(Directions for this task) Reproduce the entire listing exactly. Leave the pictures out.

-- Opening Marker --

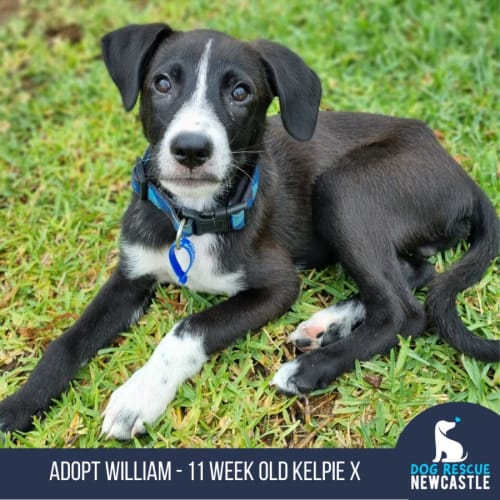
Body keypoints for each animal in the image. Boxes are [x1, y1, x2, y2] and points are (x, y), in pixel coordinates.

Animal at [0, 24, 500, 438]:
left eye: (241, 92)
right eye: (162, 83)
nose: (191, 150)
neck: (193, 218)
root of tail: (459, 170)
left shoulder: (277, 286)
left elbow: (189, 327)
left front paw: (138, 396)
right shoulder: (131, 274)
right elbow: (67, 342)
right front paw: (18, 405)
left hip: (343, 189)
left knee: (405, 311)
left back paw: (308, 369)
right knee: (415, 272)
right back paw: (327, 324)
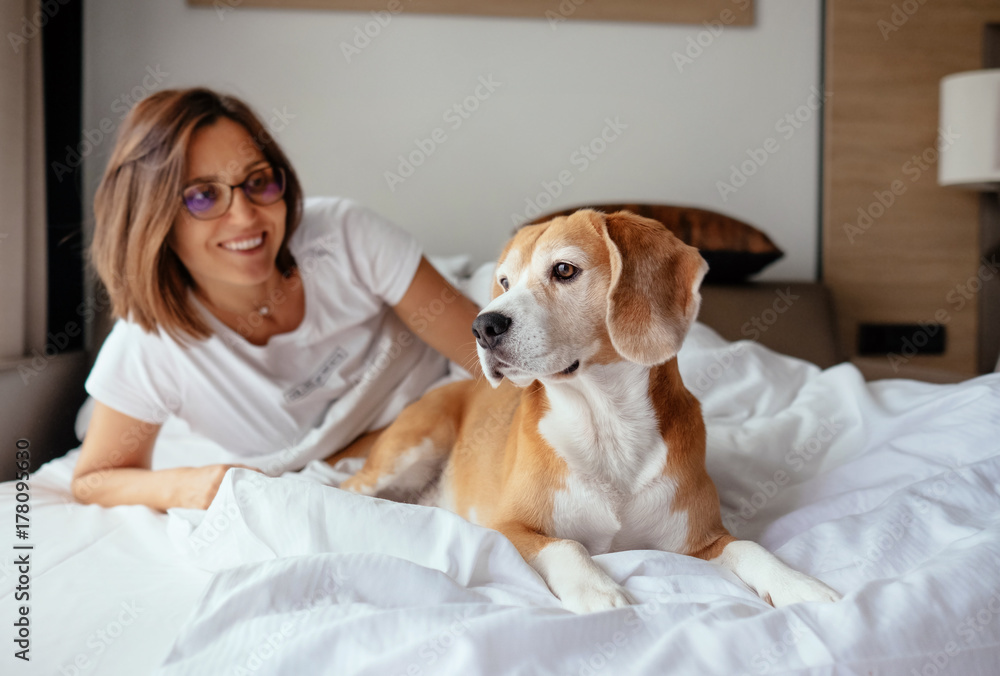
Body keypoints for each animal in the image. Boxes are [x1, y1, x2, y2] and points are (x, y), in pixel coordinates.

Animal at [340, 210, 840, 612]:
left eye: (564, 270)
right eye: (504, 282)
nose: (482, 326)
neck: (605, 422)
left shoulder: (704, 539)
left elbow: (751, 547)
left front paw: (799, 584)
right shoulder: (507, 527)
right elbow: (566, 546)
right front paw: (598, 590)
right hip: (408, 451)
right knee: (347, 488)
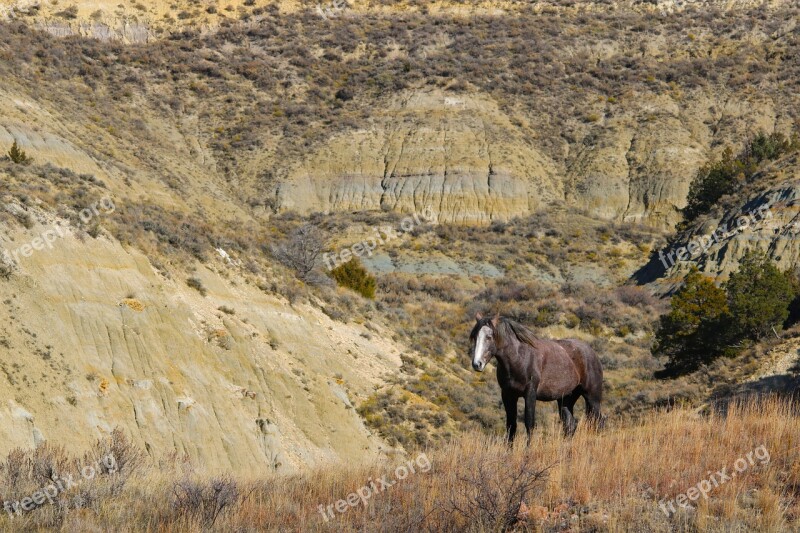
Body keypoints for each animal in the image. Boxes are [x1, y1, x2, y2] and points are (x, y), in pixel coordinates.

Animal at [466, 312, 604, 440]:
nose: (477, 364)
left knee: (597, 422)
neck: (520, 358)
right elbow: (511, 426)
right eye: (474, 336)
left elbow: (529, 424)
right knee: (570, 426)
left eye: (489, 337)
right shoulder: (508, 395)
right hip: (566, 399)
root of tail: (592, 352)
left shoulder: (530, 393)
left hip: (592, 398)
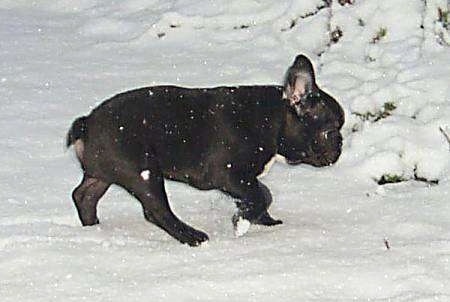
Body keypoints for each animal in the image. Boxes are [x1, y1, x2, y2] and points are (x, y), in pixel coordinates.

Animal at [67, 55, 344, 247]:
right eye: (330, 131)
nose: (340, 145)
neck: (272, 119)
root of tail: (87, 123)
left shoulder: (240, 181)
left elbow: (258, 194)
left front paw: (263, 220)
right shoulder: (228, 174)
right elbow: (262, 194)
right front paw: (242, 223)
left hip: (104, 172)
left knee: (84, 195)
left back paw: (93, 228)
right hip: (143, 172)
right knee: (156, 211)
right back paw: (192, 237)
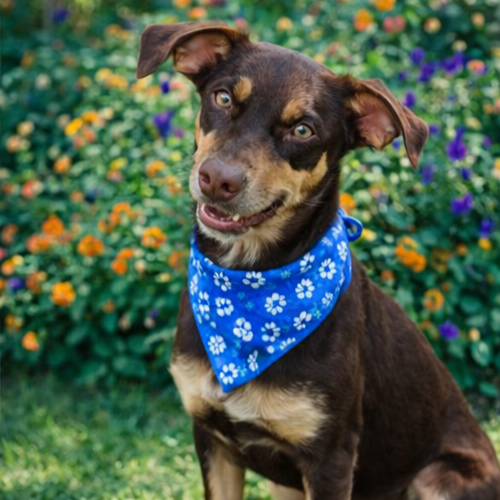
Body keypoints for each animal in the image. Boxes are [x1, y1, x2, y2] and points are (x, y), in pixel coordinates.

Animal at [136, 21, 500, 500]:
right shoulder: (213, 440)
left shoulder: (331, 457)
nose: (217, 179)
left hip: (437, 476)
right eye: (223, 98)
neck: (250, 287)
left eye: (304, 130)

-- Closing Marker --

(Finished task)
Body keypoints for each animal in the image. Boxes are [x1, y1, x2, y2] and points are (x, y), in pixel coordinates.

Animal at [0, 24, 500, 438]:
left eye: (241, 92)
right eye: (162, 83)
nose: (191, 150)
neck: (193, 218)
root of tail: (459, 170)
left shoulder: (277, 286)
left elbow: (189, 327)
left front paw: (138, 396)
right shoulder: (131, 274)
right elbow: (67, 342)
right front paw: (18, 405)
left hip: (343, 189)
left knee: (405, 311)
left back paw: (308, 369)
right knee: (415, 272)
right back paw: (327, 324)
Body keypoints for each animal in the image. Boxes are [x1, y1, x2, y2] and points are (x, y), in pixel coordinates.

Animal at [340, 210, 840, 612]:
left eye: (564, 270)
right eye: (504, 282)
nose: (482, 326)
neck: (605, 422)
left shoulder: (704, 539)
left elbow: (751, 547)
left front paw: (799, 584)
right shoulder: (507, 527)
right elbow: (566, 546)
right front paw: (598, 590)
right hip: (408, 451)
right knee: (347, 488)
Body keypoints for each animal in the image. Boxes are [x1, y1, x2, y2] and points are (x, y), in pixel coordinates.

Animal at [466, 312, 604, 440]:
nose: (477, 364)
left knee: (597, 422)
neck: (520, 358)
right elbow: (511, 426)
right eye: (474, 336)
left elbow: (529, 424)
right knee: (570, 426)
left eye: (489, 337)
right shoulder: (508, 395)
right hip: (566, 399)
root of tail: (592, 352)
left shoulder: (530, 393)
left hip: (592, 398)
Body keypoints for each animal in the image. Boxes are [x1, y1, x2, y2] and points are (x, y), in pixel coordinates.

Animal at [67, 55, 344, 247]:
right eye: (330, 131)
nose: (340, 145)
neck: (272, 119)
root of tail: (87, 123)
left shoulder: (240, 181)
left elbow: (258, 194)
left front paw: (263, 220)
right shoulder: (228, 174)
right elbow: (262, 194)
right front paw: (242, 223)
left hip: (104, 172)
left knee: (84, 195)
left back paw: (93, 228)
right hip: (143, 172)
right knee: (156, 211)
right back paw: (192, 237)
Body keypoints for each animal in the image. Boxes are [x1, y1, x2, y2] and points are (x, y), in pixel coordinates.

Animal at [136, 21, 500, 500]:
right shoulder: (213, 440)
left shoulder: (331, 457)
nose: (217, 179)
left hip: (437, 476)
right eye: (223, 98)
neck: (250, 287)
left eye: (304, 130)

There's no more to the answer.